>>
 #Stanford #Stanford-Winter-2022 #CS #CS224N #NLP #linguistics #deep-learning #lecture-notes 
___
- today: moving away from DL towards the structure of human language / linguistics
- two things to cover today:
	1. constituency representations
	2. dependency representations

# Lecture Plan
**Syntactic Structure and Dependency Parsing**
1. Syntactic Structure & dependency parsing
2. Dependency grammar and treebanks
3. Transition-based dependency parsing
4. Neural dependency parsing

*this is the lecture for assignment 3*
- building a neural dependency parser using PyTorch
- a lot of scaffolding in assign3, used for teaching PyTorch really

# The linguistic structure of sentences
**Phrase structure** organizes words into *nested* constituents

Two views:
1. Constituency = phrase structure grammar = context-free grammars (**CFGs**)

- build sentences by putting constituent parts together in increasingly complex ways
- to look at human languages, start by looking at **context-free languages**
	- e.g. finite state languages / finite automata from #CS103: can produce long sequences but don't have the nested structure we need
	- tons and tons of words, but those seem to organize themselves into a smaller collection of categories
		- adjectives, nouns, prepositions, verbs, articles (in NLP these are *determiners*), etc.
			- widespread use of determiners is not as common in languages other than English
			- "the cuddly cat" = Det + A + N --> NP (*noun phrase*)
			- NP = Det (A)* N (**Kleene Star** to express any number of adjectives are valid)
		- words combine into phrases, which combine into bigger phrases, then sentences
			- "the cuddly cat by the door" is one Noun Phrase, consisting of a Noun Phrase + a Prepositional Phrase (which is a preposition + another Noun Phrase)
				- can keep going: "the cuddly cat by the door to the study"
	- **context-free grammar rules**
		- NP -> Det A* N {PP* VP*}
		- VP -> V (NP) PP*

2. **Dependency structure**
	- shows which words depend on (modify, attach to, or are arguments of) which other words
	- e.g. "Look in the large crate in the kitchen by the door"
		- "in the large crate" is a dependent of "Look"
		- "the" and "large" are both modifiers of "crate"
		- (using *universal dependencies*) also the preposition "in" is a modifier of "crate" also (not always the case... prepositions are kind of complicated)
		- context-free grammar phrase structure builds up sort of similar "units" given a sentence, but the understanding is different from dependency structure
<<
>>
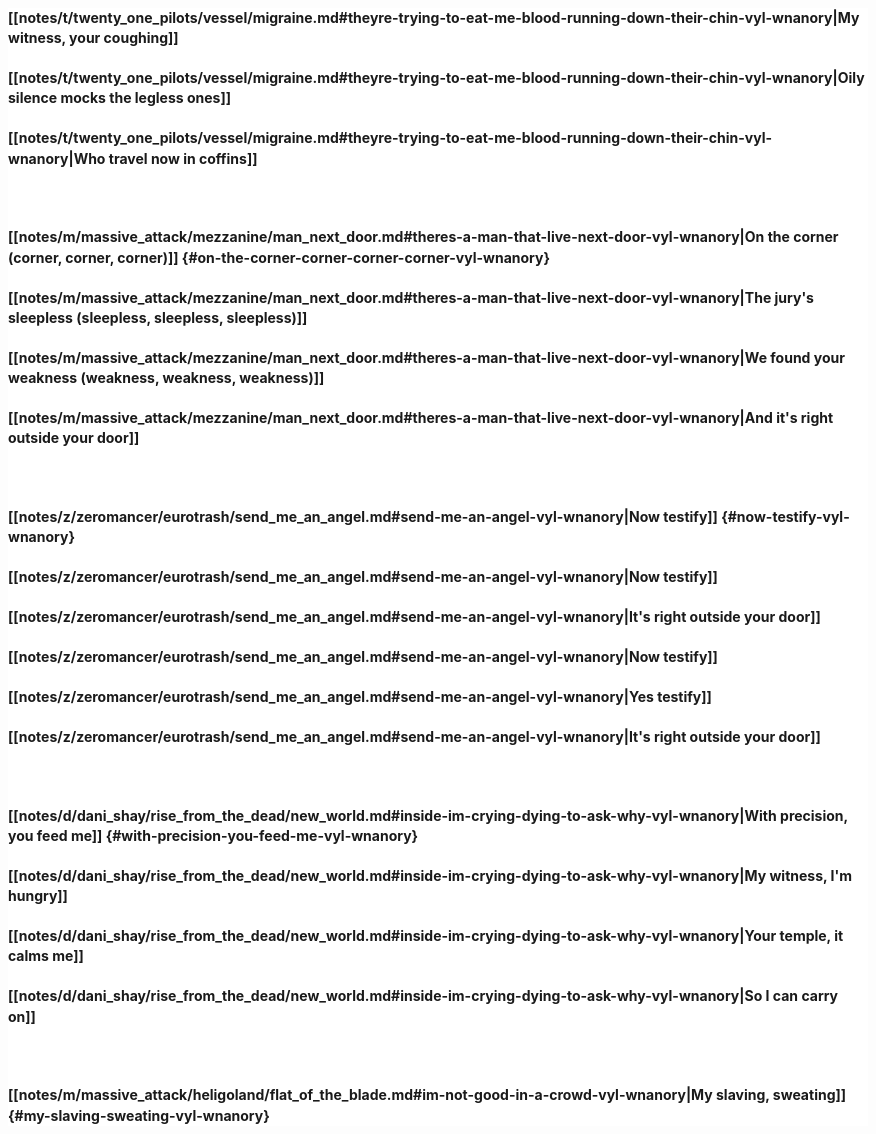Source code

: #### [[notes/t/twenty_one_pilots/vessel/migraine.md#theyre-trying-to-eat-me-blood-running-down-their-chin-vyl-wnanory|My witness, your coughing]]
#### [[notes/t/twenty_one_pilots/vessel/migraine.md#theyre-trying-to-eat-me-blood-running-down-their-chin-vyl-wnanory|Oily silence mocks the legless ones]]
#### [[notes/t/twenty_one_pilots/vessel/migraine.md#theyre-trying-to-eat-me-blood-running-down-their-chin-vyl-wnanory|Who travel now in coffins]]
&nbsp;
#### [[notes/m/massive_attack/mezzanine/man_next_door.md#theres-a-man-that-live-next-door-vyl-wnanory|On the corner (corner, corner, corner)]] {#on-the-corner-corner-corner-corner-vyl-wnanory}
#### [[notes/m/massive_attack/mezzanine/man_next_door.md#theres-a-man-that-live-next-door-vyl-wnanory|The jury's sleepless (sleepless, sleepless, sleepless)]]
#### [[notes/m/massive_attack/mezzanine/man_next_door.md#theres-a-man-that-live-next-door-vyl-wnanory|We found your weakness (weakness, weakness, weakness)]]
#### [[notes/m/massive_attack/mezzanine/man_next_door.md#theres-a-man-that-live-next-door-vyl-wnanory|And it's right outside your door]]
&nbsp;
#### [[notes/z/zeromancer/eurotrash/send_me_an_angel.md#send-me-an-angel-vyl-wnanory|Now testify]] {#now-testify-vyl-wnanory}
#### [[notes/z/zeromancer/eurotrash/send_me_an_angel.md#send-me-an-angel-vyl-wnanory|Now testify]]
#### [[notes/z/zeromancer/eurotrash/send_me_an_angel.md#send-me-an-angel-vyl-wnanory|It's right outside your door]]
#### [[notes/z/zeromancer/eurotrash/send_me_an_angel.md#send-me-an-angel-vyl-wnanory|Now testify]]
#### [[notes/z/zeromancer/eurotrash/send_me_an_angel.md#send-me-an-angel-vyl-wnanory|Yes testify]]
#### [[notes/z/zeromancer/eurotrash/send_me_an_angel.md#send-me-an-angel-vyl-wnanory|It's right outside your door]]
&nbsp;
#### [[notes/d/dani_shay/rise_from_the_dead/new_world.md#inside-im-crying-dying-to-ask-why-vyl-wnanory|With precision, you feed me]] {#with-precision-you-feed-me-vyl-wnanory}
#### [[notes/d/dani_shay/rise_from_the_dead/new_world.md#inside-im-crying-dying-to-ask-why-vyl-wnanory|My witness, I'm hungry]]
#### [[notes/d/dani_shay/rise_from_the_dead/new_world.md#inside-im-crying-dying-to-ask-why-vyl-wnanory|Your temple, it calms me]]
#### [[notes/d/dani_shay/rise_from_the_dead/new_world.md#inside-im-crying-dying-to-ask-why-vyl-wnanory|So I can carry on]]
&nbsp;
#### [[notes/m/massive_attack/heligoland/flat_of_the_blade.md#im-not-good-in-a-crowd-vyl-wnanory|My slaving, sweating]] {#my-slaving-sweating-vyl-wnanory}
<<
**Instructions to follow:** Search the records above for "today". Copy each line where it is found.

**Answer area:**
- today: moving away from DL towards the structure of human language / linguistics
- two things to cover today:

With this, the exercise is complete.